Consider two agents aware of each other’s decision theories (or of each other’s complete descriptions) who are faced with the following cooperation problem: each independently may pay $1 in order to give the other $2. Without the ability to enter binding contracts, agents using traditional decision procedures will generally decline to pay for the others’ advantage, despite the fact that both agents can receive an extra dollar if they both cooperate. However, when agents can reliably model each other they may be able to reach a Pareto efficient outcome.
We would like to find a formal and general decision theory which at least occasionally leads two agents using that theory to cooperate (without requiring the agents to be identical) but no such theory is known. The difficulty of this problem is suggested by the difficulty of cooperative game theory without transferrable utility. However, existing work on updateless decision theory seems to come tantalizingly (to me at least) close to coordinating acausal cooperation in some situations and at present no theoretical obstacles are known.

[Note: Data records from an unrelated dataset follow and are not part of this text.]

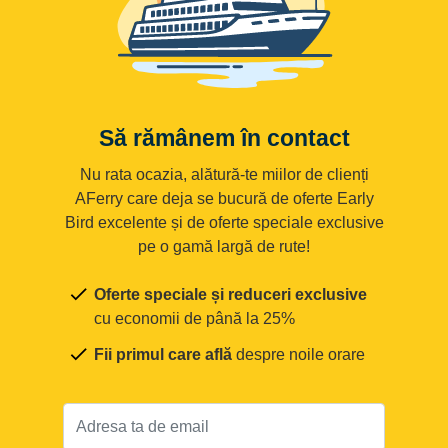
Să rămânem în contact
Nu rata ocazia, alătură-te miilor de clienți
AFerry care deja se bucură de oferte Early
Bird excelente și de oferte speciale exclusive
pe o gamă largă de rute!
Oferte speciale și reduceri exclusive
cu economii de până la 25%
Fii primul care află
despre noile orare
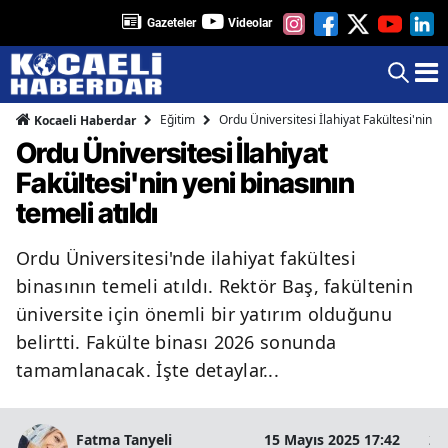
Gazeteler
Videolar
Eğitim
Ordu Üniversitesi İlahiyat Fakültesi'nin ye
Kocaeli Haberdar
Ordu Üniversitesi İlahiyat
Fakültesi'nin yeni binasının
temeli atıldı
Ordu Üniversitesi'nde ilahiyat fakültesi
binasının temeli atıldı. Rektör Baş, fakültenin
üniversite için önemli bir yatırım olduğunu
belirtti. Fakülte binası 2026 sonunda
tamamlanacak. İşte detaylar...
Fatma Tanyeli
15 Mayıs 2025 17:42
2 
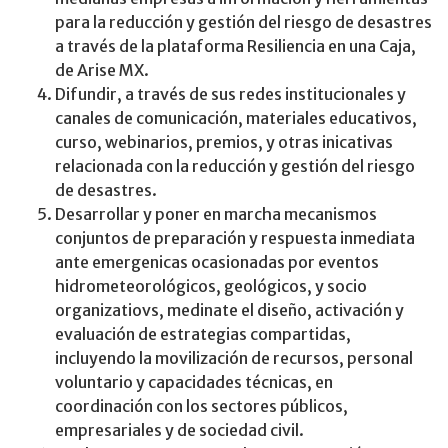
para la reducción y gestión del riesgo de desastres
a través de la plataforma Resiliencia en una Caja,
de Arise MX.
Difundir, a través de sus redes institucionales y
canales de comunicación, materiales educativos,
curso, webinarios, premios, y otras inicativas
relacionada con la reducción y gestión del riesgo
de desastres.
Desarrollar y poner en marcha mecanismos
conjuntos de preparación y respuesta inmediata
ante emergenicas ocasionadas por eventos
hidrometeorológicos, geológicos, y socio
organizatiovs, medinate el diseño, activación y
evaluación de estrategias compartidas,
incluyendo la movilización de recursos, personal
voluntario y capacidades técnicas, en
coordinación con los sectores públicos,
empresariales y de sociedad civil.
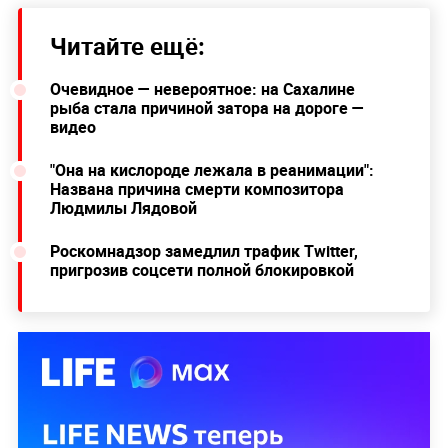
Читайте ещё:
Очевидное — невероятное: на Сахалине
рыба стала причиной затора на дороге —
видео
"Она на кислороде лежала в реанимации":
Названа причина смерти композитора
Людмилы Лядовой
Роскомнадзор замедлил трафик Twitter,
пригрозив соцсети полной блокировкой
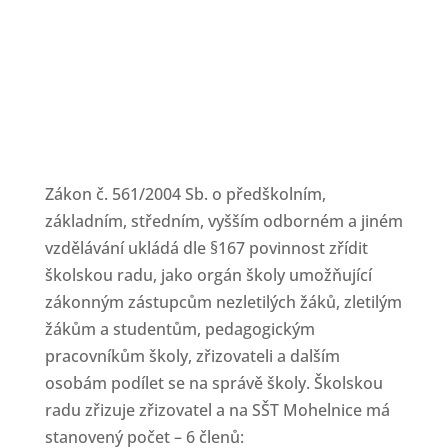
Zákon č. 561/2004 Sb. o předškolním,
základním, středním, vyšším odborném a jiném
vzdělávání ukládá dle §167 povinnost zřídit
školskou radu, jako orgán školy umožňující
zákonným zástupcům nezletilých žáků, zletilým
žákům a studentům, pedagogickým
pracovníkům školy, zřizovateli a dalším
osobám podílet se na správě školy. Školskou
radu zřizuje zřizovatel a na SŠT Mohelnice má
stanovený počet – 6 členů:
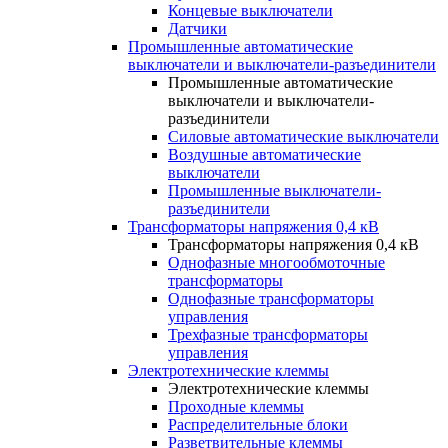
Концевые выключатели
Датчики
Промышленные автоматические
выключатели и выключатели-разъединители
Промышленные автоматические
выключатели и выключатели-
разъединители
Силовые автоматические выключатели
Воздушные автоматические
выключатели
Промышленные выключатели-
разъединители
Трансформаторы напряжения 0,4 кВ
Трансформаторы напряжения 0,4 кВ
Однофазные многообмоточные
трансформаторы
Однофазные трансформаторы
управления
Трехфазные трансформаторы
управления
Электротехнические клеммы
Электротехнические клеммы
Проходные клеммы
Распределительные блоки
Разветвительные клеммы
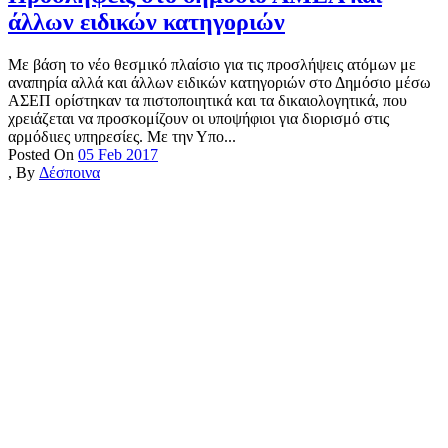
άλλων ειδικών κατηγοριών
Με βάση το νέο θεσμικό πλαίσιο για τις προσλήψεις ατόμων με
αναπηρία αλλά και άλλων ειδικών κατηγοριών στο Δημόσιο μέσω
ΑΣΕΠ ορίστηκαν τα πιστοποιητικά και τα δικαιολογητικά, που
χρειάζεται να προσκομίζουν οι υποψήφιοι για διορισμό στις
αρμόδιιες υπηρεσίες. Με την Υπο...
Posted On
05 Feb 2017
,
By
Δέσποινα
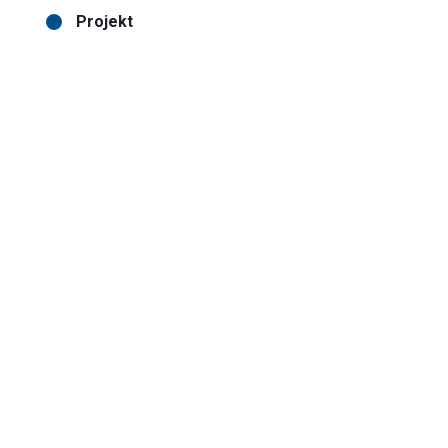
Projekt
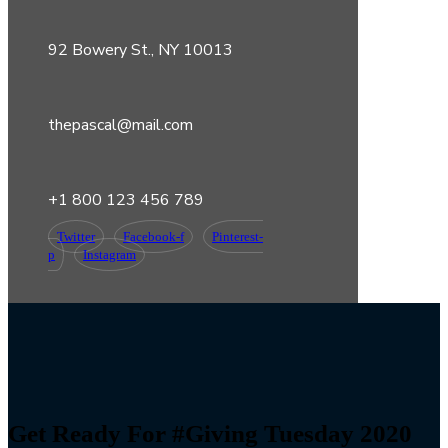
92 Bowery St., NY 10013
thepascal@mail.com
+1 800 123 456 789
Twitter
Facebook-f
Pinterest-
p
Instagram
Get Ready For #Giving Tuesday 2020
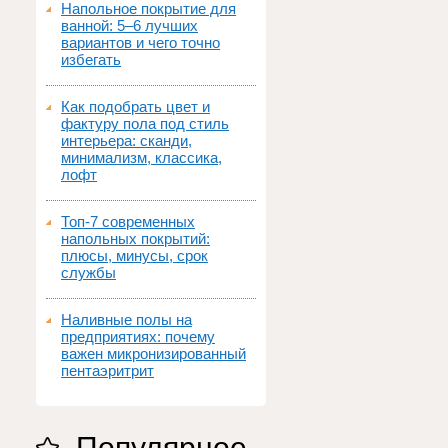
Напольное покрытие для
ванной: 5–6 лучших
вариантов и чего точно
избегать
Как подобрать цвет и
фактуру пола под стиль
интерьера: сканди,
минимализм, классика,
лофт
Топ‑7 современных
напольных покрытий:
плюсы, минусы, срок
службы
Наливные полы на
предприятиях: почему
важен микронизированный
пентаэритрит
Популярное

Acausal cooperation and reflective consistency appear to be closely linked: for example, we can view Parfit’s hitchhiker as a cooperation problem between an agent and the benefactor’s model of that agent. One distinction between these settings is that many open problems related to reflective consistency can be stated in a particularly “fair” model, in which payoff depends only on the input-output behavior of an agent, while acausal coordination seems to require that the agents are able to see each other’s source, and different intuitions suggest that acausal cooperation and reflective consistency are possible.